If the final sample set size is n when using reservoir sampling, each region needs to sample n rows, and TiDB will perform reservoir sampling again. In this case, if we want to sample around 100,000 rows by default, each region needs to return 100,000 rows. Given that a TiDB region typically contains around 1 million rows, this means the actual sampling rate reaches 10%, which results in a lot of redundant data being sampled for very large tables.
Using Bernoulli sampling avoids this issue. In fact, when switching from reservoir to Bernoulli sampling, the sample set size increased from the default 10,000 rows to around 100,000 rows. At the same time, the speed of Analyze actually becomes faster.
On the other hand, because the original sample set size was only 10,000, constructing histograms for index statistics based solely on sample data resulted in larger errors. After expanding the sample set to 100,000, histograms for indexes can also be constructed through sampling, which means only reading table kv is needed, saving the cost of reading Index kv. (However, due to unclean code refactoring, indexes like index idx(a(10))

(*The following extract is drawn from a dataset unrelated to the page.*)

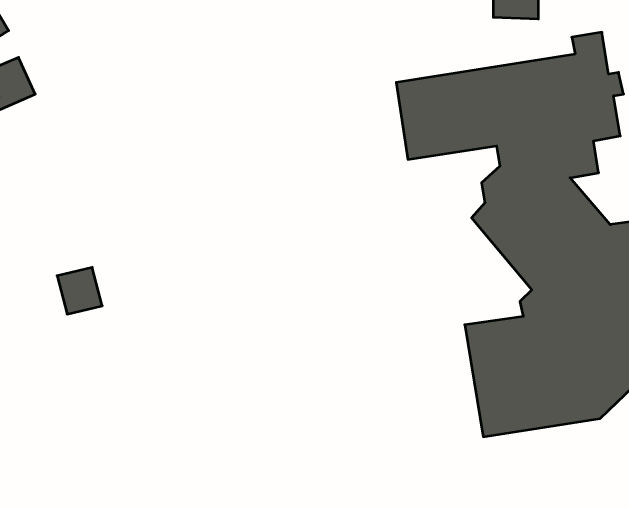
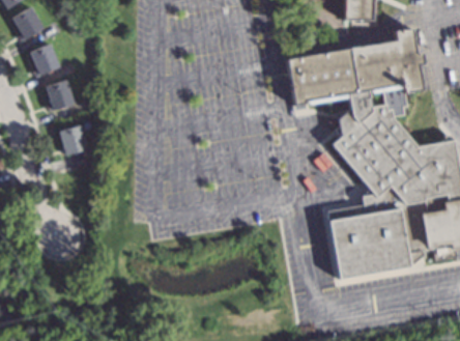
building: none -> [46,79,75,112]
building: [57,267,102,314] -> [59,125,87,154]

that include column prefixes or virtual columns still need to read Index kv. This is an area for optimization to improve collection efficiency and resource usage.)
Therefore, overall collection efficiency has improved.

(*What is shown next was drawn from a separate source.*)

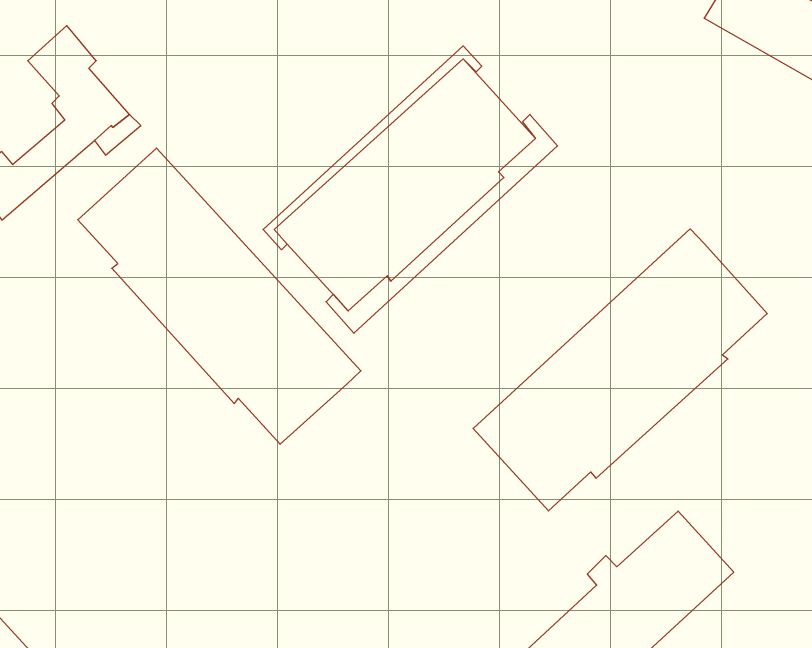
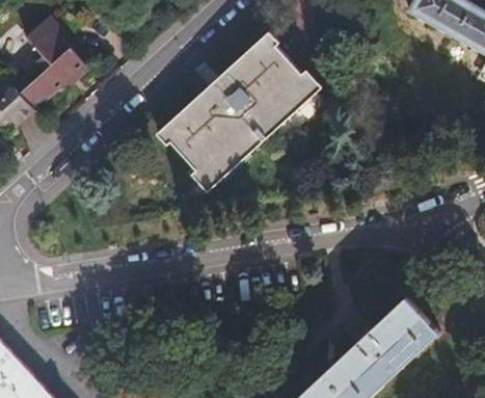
building: [78,148,361,444] -> none
building: [473,229,767,511] -> none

It seems that fast analyze has been deprecated. Is there any alternative solution?
Alternative solutions will be tested later. However, the expectation is to avoid introducing solutions that reduce accuracy like the original fast analyze. Instead, the priority will be to improve the speed of the default Analyze (i.e., prioritize improving speed without compromising accuracy, rather than improving speed by reducing collection accuracy).